Peggy McNamee’s Story

The reference date for Nassau University Medical Center’s (NUMC) cancer registry is 1989, but they have a cancer registry history that dates back much farther than that. “I still have hand-written ledgers of cancer records dating back to the 1950’s stored in the closet here”, says Peggy McNamee, CTR. NUMC was also one of the first hospitals in New York state to have a cancer program accredited by the Commission on Cancer.

Clearly, NUMC, has a long history with cancer programs and cancer data. Their software of choice for many years was CansurFacs and they continued to use that software for their cancer registry even after the software was purchased by another company. Eventually the new company developed a new cancer registry software and dropped support of CansurFacs. In 2003, the NUMC was required to convert to the new software, and that is when they began to experience problems with their data.

NUMC Made the Decision to Start Looking Into Other Software Vendors

“The conversion to the new software corrupted our data. We made many requests to company to fix the data they corrupted but they were not responsive”. After having their requests ignored for a year, the staff at NUMC made the decision to start looking into other software vendors and products which lead them to discover CNExT.

One immediate difference Peggy noted in converting to CNExT is that abstracting is much more streamlined and cases can be completed much more quickly. And the data is clean when a case is completed, thanks to the built-in edits.

Shortly after converting to CNExT in 2004, Peggy needed to prepare her cases and submit them for the NCDB Call for Data. This is where Peggy found CNExT to be better than her old software, hands down.

Nassau University Medical Center in East Meadow, New York
Nassau University Medical Center in East Meadow, New York

“I used to send my file into the other software company to have the edits run. I’d then get a report back from them, make corrections and send the file again.
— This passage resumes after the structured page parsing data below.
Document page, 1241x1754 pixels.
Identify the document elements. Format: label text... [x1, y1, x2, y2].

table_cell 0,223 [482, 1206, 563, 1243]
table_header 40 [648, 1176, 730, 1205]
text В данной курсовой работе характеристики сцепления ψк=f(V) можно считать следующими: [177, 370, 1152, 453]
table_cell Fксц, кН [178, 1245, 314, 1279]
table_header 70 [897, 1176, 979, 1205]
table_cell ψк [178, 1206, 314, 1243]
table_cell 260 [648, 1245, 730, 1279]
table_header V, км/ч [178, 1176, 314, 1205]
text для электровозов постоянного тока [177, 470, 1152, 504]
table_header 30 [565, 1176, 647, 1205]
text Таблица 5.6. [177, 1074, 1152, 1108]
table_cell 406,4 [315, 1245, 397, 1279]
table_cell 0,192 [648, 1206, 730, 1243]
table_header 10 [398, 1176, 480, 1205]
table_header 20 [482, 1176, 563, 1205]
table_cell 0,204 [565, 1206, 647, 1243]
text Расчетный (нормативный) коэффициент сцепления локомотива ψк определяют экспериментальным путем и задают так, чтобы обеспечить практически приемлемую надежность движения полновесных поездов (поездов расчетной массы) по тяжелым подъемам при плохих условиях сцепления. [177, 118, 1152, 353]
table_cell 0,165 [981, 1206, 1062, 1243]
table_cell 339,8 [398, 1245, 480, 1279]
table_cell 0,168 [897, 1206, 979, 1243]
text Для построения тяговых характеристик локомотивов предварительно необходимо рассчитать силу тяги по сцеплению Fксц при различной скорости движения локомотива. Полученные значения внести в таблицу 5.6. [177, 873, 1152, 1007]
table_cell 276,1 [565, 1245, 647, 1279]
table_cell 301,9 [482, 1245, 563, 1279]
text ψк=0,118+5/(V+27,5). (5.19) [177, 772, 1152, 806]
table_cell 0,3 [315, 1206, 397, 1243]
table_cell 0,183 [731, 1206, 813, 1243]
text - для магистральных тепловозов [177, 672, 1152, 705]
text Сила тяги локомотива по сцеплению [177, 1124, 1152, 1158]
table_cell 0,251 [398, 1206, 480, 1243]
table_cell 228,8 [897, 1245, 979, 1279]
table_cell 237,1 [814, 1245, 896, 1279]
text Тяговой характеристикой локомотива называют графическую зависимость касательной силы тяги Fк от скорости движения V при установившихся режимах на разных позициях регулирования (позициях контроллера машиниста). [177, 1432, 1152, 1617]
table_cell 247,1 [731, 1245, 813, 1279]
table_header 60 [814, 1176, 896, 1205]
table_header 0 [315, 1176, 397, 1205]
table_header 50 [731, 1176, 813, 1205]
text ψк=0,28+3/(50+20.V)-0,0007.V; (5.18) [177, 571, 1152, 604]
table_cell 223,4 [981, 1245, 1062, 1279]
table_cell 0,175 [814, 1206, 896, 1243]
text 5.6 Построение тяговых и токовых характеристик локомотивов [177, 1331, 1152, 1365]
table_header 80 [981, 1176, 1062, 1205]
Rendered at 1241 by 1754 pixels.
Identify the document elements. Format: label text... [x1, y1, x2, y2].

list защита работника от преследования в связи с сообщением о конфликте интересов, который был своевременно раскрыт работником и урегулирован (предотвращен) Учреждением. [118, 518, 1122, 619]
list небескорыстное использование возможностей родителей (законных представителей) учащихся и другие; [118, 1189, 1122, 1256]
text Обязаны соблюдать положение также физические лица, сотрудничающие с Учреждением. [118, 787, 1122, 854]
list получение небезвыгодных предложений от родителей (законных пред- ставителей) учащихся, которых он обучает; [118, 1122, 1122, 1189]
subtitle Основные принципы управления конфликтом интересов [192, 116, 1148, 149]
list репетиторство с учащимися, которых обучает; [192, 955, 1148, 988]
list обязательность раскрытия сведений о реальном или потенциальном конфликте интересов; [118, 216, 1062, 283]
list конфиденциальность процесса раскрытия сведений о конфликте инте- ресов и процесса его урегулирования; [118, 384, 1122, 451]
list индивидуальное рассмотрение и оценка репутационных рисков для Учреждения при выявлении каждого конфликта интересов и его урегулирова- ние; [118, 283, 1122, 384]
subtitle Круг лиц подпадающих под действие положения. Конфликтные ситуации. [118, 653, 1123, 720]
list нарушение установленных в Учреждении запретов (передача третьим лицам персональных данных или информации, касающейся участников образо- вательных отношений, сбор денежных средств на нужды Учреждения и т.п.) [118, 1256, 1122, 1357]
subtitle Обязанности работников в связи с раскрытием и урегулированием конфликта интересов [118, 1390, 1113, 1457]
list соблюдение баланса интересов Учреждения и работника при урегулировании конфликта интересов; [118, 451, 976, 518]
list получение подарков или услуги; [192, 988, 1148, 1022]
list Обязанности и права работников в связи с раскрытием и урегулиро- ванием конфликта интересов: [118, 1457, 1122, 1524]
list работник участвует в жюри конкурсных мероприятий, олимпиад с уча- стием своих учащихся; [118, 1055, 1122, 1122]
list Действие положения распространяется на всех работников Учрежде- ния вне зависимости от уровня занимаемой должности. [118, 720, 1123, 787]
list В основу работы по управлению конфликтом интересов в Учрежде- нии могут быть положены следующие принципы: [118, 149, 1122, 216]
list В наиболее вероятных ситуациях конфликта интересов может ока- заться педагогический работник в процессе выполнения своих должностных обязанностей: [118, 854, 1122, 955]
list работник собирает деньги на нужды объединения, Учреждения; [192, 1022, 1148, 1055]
I would make corrections only to find out the corrections caused other errors.” The other software company also had the criteria for case selection for the Call for Data wrong and when Peggy applied the fix that this company provided, she found 100 more cases that had to be edited and corrected before her data was ready for submission to the NCDB. “I was on the phone with the the software company on a daily basis asking questions and then waiting for answers. The process was very confusing for someone who was doing the Call for Data for the first time”.

“Everything about the Call for Data with CNExT is much easier. The NCDB edits help tool provided this year was especially helpful. All you had to do was click on the edit and you had an explanation of what the edit was about. And Technical Support is very responsive”.

So, how good was the quality of the data that NUMC submitted for the NCDB 2005 Call for Data? Peggy says it best: “I got the results of my NCDB Call for Data Submission this morning. For all four years there were no errors and no data quality problems. This is a first for us and I owe it all to CNExT!”

We’re glad that Peggy is so pleased with our CNEXT software, but we also know that the NUMC Cancer Registry staff played a very big role in those excellent Call for Data results.